- Your instructions
In the answer, each entry below appears exactly as given, and no picture appears at all.

-- The data follows --

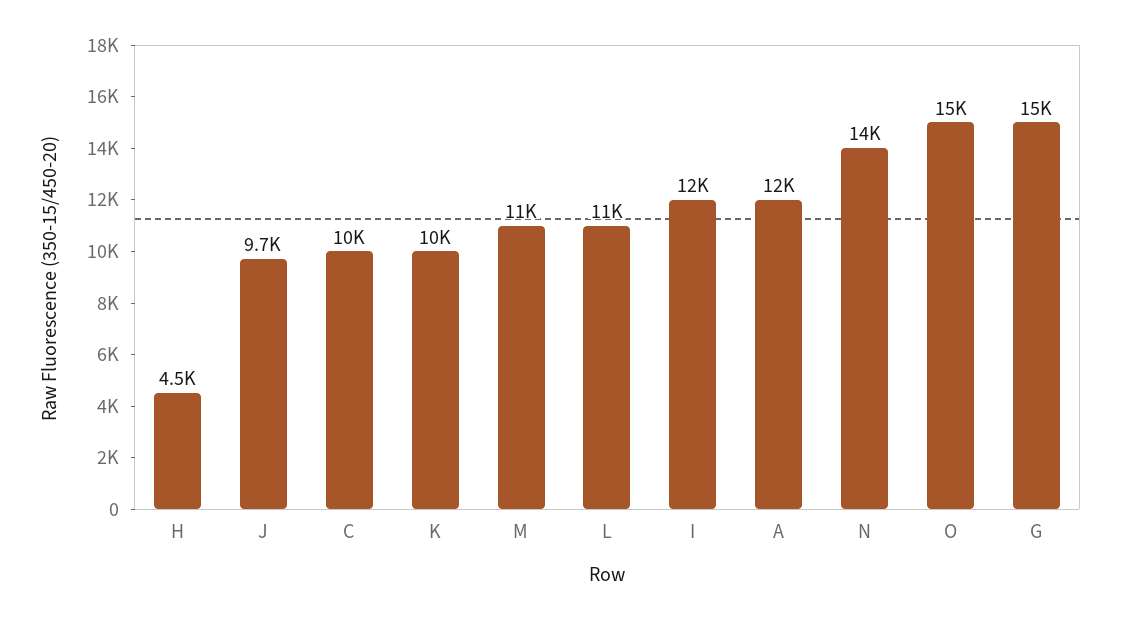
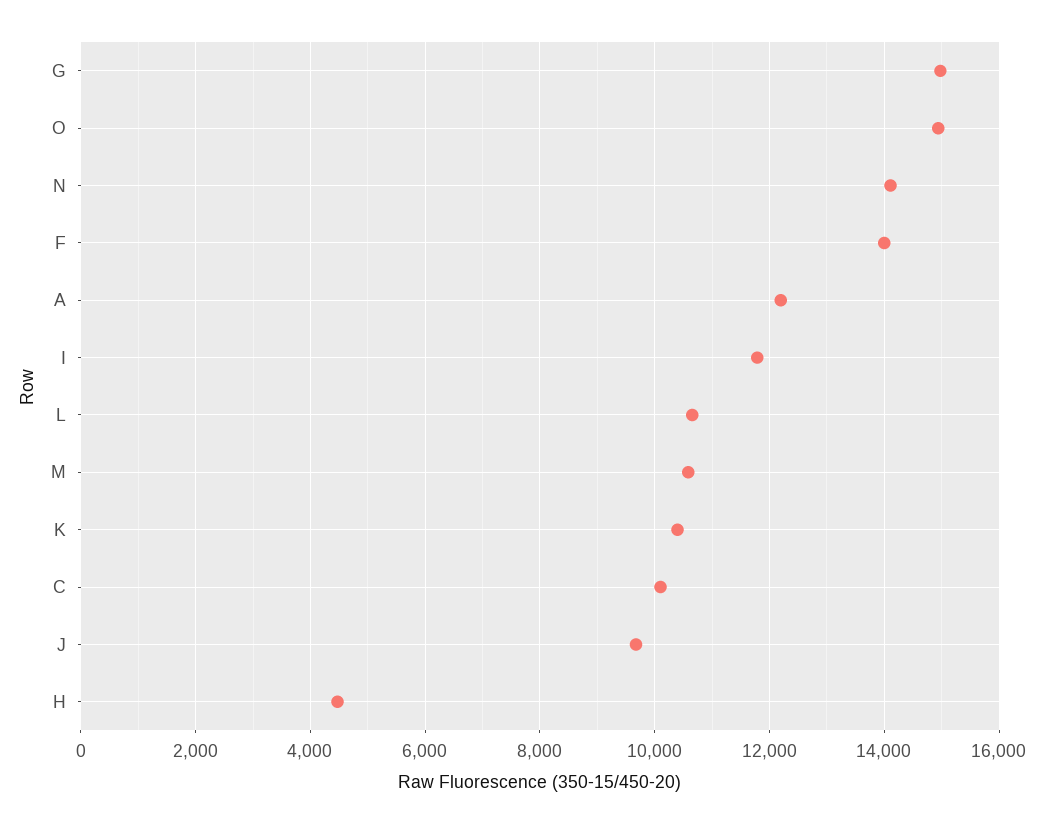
  {
    "H": 4500,
    "J": 9700,
    "C": 10000,
    "K": 10000,
    "M": 11000,
    "L": 11000,
    "I": 12000,
    "A": 12000,
    "N": 14000,
    "O": 15000,
-   "G": 15000
+   "G": 15000,
+   "F": 14000
  }

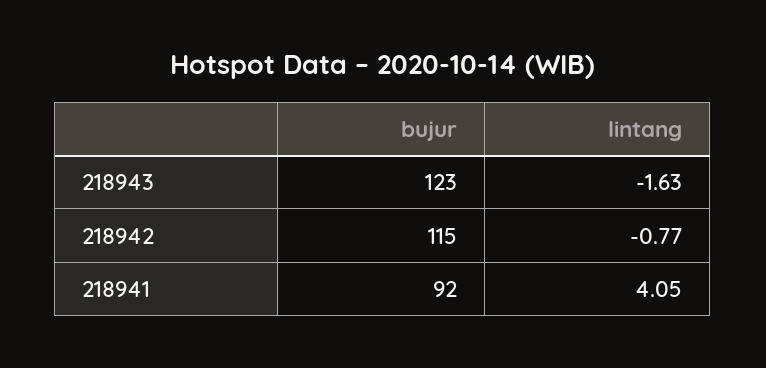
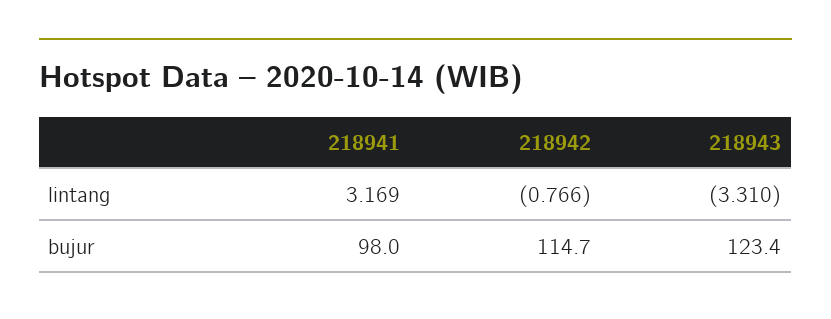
  {
    "bujur": {
      "218943": 123.4,
      "218942": 114.7,
-     "218941": 92
+     "218941": 98
    },
    "lintang": {
-     "218943": -1.63,
+     "218943": -3.31,
      "218942": -0.766,
-     "218941": 4.05
+     "218941": 3.169
    }
  }

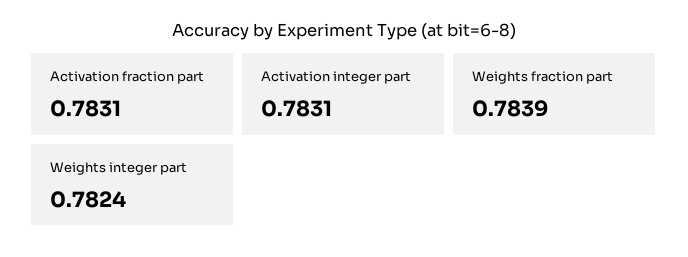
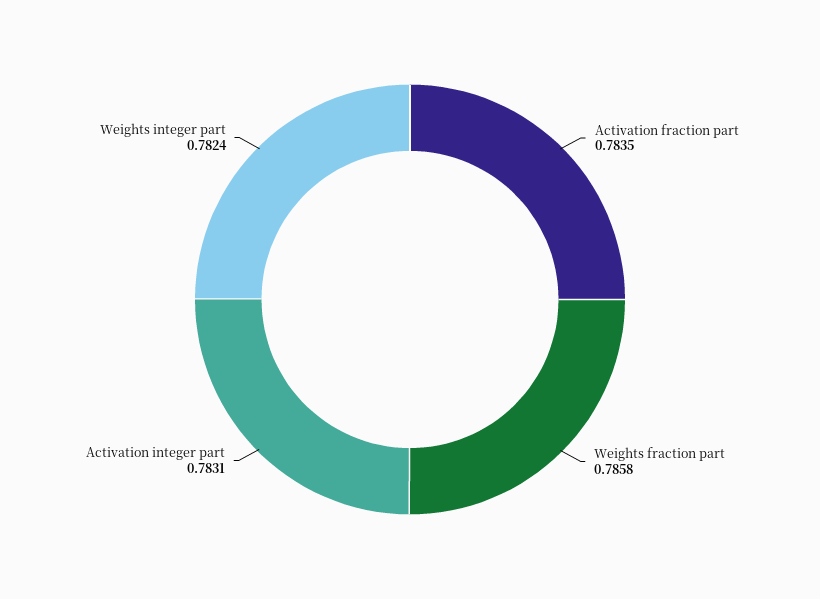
  {
-   "Activation fraction part": 0.7831,
+   "Activation fraction part": 0.7835,
    "Activation integer part": 0.7831,
-   "Weights fraction part": 0.7839,
+   "Weights fraction part": 0.7858,
    "Weights integer part": 0.7824
  }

-- The data concluded --

- Result of this exercise
  {
    "H": 4500,
    "J": 9700,
    "C": 10000,
    "K": 10000,
    "M": 11000,
    "L": 11000,
    "I": 12000,
    "A": 12000,
    "N": 14000,
    "O": 15000,
-   "G": 15000
+   "G": 15000,
+   "F": 14000
  }

  {
    "bujur": {
      "218943": 123.4,
      "218942": 114.7,
-     "218941": 92
+     "218941": 98
    },
    "lintang": {
-     "218943": -1.63,
+     "218943": -3.31,
      "218942": -0.766,
-     "218941": 4.05
+     "218941": 3.169
    }
  }

  {
-   "Activation fraction part": 0.7831,
+   "Activation fraction part": 0.7835,
    "Activation integer part": 0.7831,
-   "Weights fraction part": 0.7839,
+   "Weights fraction part": 0.7858,
    "Weights integer part": 0.7824
  }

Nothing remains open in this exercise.